More than 3,500 years ago a catastrophic volcanic eruption struck ancient Thera, known today as the Greek island of Santorini. Ash and pumice rained across the Mediterranean, and tsunami waves rolled onto faraway shores in Crete. In the 1960s archaeologists on Santorini uncovered a Minoan settlement frozen in time, with vibrant wall frescoes decorating multistory houses, all buried by volcanic debris.

The eruption was one of the most powerful volcanic explosions of the past 10,000 years and a crucial time point of the Mediterranean Bronze Age. It is also a major area of controversy in archaeology; researchers have argued for decades over the date of this cataclysm.

Although it does not settle the debate, a recent adjustment to the radiocarbon-dating process narrows down the possibilities. This much anticipated new calibration curve, a set of data points used to convert radiocarbon-dating results into calendar years, is highlighted in a special August issue of Radiocarbon. Called IntCal20, it draws from nearly twice the data of the previous curve, from 2013—and may prompt scientists to reevaluate the age of sites, artifacts and events around the world.

“It's a really massive increase in the data set, and with each revision our ability to confidently date the past improves,” says Thomas Higham, a radiocarbon-dating specialist at the University of Oxford, who was not involved in the calibration effort. “A lot of people are excited about this new curve because it is going to give us the opportunity to sharpen our chronologies and understand more about the way the earth works and the way the earth has changed through time.”

* APPLY WHAT YOU READ
• a. According to the passage on the Thera eruption, in what decade did archaeologists uncover the Minoan settlement on Santorini?
• b. Reproduce the stretch of the passage on the Thera eruption from "More than 3,500" through "by volcanic debris.", swapping "pumice" for "cinders".
The listing placed after this passage plays no part in any of this.

* DATASET EXCERPT
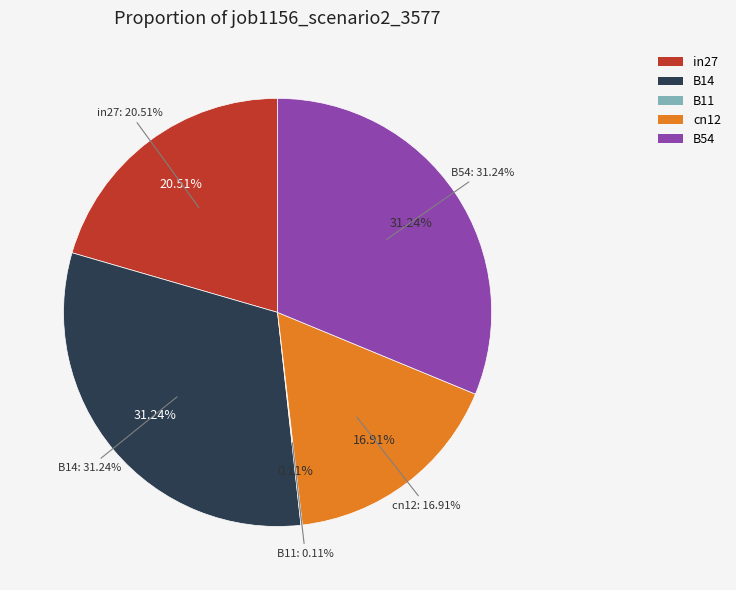

Do B54 and B14 together represent more than half of the pie?

Yes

* SOLVED PROBLEMS
• a. In the 1960s.

• b.
More than 3,500 years ago a catastrophic volcanic eruption struck ancient Thera, known today as the Greek island of Santorini. Ash and cinders rained across the Mediterranean, and tsunami waves rolled onto faraway shores in Crete. In the 1960s archaeologists on Santorini uncovered a Minoan settlement frozen in time, with vibrant wall frescoes decorating multistory houses, all buried by volcanic debris.